While we had originally planned to play Mythic Americas, we were both excited to get our regiments for Glory: 1861 (which I have reviewed in a previous post) on the table and try out the game instead of just reading the rules. 

What followed was a fun, if frustrating, experience. 

Having already randomly generated our regiments, with Keith commanding the 5th Texas Infantry while I commanded the 2nd New Jersey Militia. 

We also both randomly rolled on the Aggressor scenario table, seeing this game as a fairly standard meeting engagement of two regiments during a larger battle. Keith's deployment saw him place two companies in skirmish order in front of the rest of his regiment's companies, which were in close order. His objectives were the two houses and the road exit on my side of the table.

My companies were ordered to deploy fully in skirmish order along the table edge. My objectives were the field, the barn, and the small copse of woodland on Keith's side of the table. 

We ended up ignoring the missions section of the scenario table, since they didn't seem to have any bearing on the game apart from flavor. 

I decided to put the better part of my companies on the left flank, sending them towards the field that was my main objective for the game. Keith sent his two furthest companies into and through the stream to establish a foothold on the other side. 

My other companies moved to defend the various objectives that Keith would seek to try and capture. 

We both had to deal with Slow and Useless company officers in our regiments. Slow officers took a phase to enact any orders given to them (so giving a company a Move order that normally only took 1 phase took 2), while Useless officers were even worst and ignored their orders on a d6 roll of a 1 or 2. 

Realizing that crossing the stream would take forever and force him to re-order his lines, Keith instead decided to push the bulk of his companies towards the single bridge that crossed the stream. This meant getting his men into March order before sending them over. 

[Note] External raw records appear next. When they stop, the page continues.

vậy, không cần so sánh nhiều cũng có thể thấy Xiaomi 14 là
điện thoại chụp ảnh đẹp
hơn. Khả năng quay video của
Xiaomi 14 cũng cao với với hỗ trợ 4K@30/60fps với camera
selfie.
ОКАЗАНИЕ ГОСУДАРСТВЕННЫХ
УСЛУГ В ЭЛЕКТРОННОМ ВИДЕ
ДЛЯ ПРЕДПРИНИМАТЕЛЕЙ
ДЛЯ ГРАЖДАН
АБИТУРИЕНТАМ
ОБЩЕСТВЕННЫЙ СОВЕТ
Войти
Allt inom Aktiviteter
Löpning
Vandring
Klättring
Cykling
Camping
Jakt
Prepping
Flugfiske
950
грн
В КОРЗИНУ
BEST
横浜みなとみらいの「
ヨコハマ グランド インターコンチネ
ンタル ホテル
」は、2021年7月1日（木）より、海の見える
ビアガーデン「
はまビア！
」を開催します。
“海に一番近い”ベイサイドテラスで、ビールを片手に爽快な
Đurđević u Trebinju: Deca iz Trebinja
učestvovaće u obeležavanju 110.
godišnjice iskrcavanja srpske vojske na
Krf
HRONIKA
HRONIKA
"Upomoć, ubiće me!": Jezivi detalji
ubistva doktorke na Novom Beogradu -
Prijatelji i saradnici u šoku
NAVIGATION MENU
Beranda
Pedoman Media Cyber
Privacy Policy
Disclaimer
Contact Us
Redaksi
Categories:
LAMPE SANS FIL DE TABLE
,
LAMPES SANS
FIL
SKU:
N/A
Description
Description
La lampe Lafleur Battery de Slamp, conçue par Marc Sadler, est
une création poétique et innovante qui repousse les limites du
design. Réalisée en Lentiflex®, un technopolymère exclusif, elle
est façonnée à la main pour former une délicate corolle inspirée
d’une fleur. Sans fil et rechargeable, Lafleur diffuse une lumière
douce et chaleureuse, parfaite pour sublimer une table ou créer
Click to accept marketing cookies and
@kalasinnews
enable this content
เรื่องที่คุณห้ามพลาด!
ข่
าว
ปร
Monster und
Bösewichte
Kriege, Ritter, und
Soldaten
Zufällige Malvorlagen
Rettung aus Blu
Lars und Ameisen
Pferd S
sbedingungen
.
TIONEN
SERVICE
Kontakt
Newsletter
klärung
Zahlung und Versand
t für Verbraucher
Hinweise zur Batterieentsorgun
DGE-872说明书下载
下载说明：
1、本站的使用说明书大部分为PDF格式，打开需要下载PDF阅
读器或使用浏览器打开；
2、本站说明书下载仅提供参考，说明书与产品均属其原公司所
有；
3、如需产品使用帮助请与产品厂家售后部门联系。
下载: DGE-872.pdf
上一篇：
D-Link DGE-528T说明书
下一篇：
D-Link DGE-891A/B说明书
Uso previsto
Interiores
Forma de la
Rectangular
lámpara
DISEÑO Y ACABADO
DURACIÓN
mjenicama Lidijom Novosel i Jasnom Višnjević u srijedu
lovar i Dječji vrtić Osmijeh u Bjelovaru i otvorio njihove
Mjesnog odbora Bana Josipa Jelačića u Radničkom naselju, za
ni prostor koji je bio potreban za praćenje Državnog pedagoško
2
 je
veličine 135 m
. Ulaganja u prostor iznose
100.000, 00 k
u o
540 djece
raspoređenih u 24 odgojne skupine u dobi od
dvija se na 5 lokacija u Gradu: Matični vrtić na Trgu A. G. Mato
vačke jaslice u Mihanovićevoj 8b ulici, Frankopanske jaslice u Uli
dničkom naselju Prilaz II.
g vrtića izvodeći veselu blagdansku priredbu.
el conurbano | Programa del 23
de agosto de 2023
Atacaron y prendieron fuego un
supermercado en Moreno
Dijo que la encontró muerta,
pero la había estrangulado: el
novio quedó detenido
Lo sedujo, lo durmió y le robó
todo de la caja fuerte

My own companies were set up in Close Order, but the range was too long to have any real effect, since both sides were working with old smoothbore muskets. 

The same result happened on the other side, as I pushed towards the field that was only defended by a single company. The Confederates were saddled with some Terror, however!

We only played through turn 4, since most of the early turns went long as we worked out how the various rules transitioned from the books to our heads and then actually onto the table. 

I had gotten closer to the single company defending the extreme right flank of Keith's regiment and fired at them again with two of my companies. This time the fire was far more effective - half of the company's bases were killed and the rest routed.

Meanwhile, Keith was continuing to push his companies over the bridge and into a firing line to oppose my defending companies, who had reloaded and aimed at the oncoming Confederates. Had we continued, either side might have had the chance to fire first and deal the other a decisive blow. 

While we both enjoyed the framework of the game, Keith and I unfortunately came away with a page's worth of questions, concerns, and problems with the rules that weren't evident when we read them before having practical knowledge. Some aspects, like fixing bayonets, moving into March Order, and the use of the regimental commander's Combat Experience, are missing entirely. Other feature we decided to remove entirely, like the orders section of the scenario or the additional movement restrictions of terrain (instead deciding to make them rough ground or not).

It's a shame, because there's definitely something worthwhile in these rules, and they cover an aspect of wargaming that not many other rulesets do. After some discussion, Keith and I may either work on clarifications to the rules, or may write an entirely new set of rules to suit our purposes. 

On the positive side, this game did fire me up for more ACW gaming! While Keith and I hash out what we can do to improve Glory: 1861, I'd like to play some other rulesets, maybe Fire & Fury (Brigade or Regimental) or Pickett's Charge, and finally get to use those 10mm miniatures I've worked on.